The key long-run determinant of inflation – alongside inflation expectations – is ultimately the labour market. The labour market has remained exceptionally tight this year, despite the general cooling in the economy, with 1.7 job vacancies per unemployed person as of October (in more normal times, this figure is below 1). However, there are cracks under the surface: job vacancies peaked in March and have since been on a declining trend, and we have also seen a modest rise in layoffs. According to the Fed’s latest Beige Book report, contacts in November had expressed “a reluctance to shed workers in light of hiring difficulties, even though their labor needs were diminishing.” This situation of labour hoarding is unsustainable, in our view, and as it becomes increasingly clear how weak growth is expected to be in 2023, we expect layoffs to accelerate, payrolls growth to turn negative, and the unemployment rate to start rising. A persistent rise in unemployment is likely to be sufficient for the NBER to declare a recession, even if headline GDP does not meet the technical recession definition of two consecutive quarterly contractions.

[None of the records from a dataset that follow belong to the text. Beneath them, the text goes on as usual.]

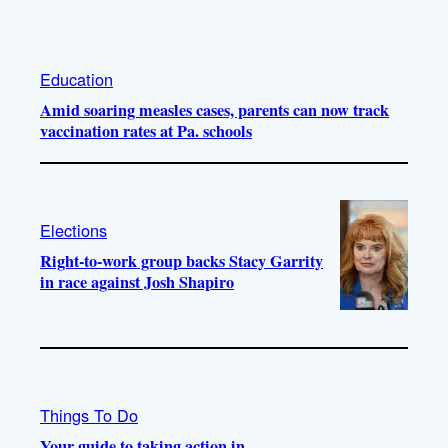
Education
Amid soaring measles cases, parents can now track
vaccination rates at Pa. schools
Elections
Right-to-work group backs Stacy Garrity
in race against Josh Shapiro
Things To Do
Your guide to taking action in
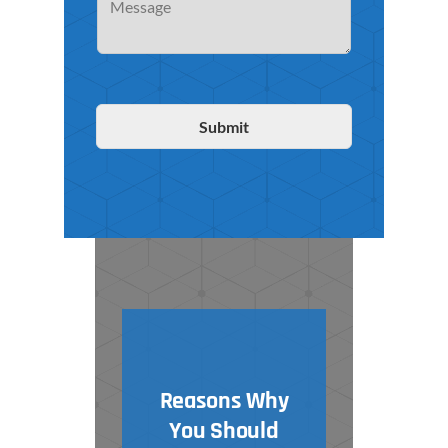
Submit
Reasons Why
You Should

In the near term, the ultra-tight labour market and the ongoing risk of a drift higher in inflation expectations means the Fed is likely to continue raising interest rates at the coming three FOMC meetings. Following an expected 50bp hike in December, we expect two further 25bp hikes in February and March; this will take the upper bound of the fed funds rate to 5%. The risk in the near-term to rates remains to the upside, as labour market tightness could still put further upward pressure on wage growth, raising worries over the medium term inflation outlook. However, by Q3 2023, we expect monthly core inflation readings to be much closer to normal, and the unemployment rate to be on solidly rising trend. This, we think, will be enough to convince the Fed that monetary policy is too restrictive at that point, and as such we expect the first of a series of rate cuts to take place at the September FOMC meeting. Rate cuts should take the fed funds upper bound back down to 3.75% by the end of 2023, while the full expected normalisation in inflation in 2024 should lead to further rate cuts back to the estimated neutral level of 2.5%.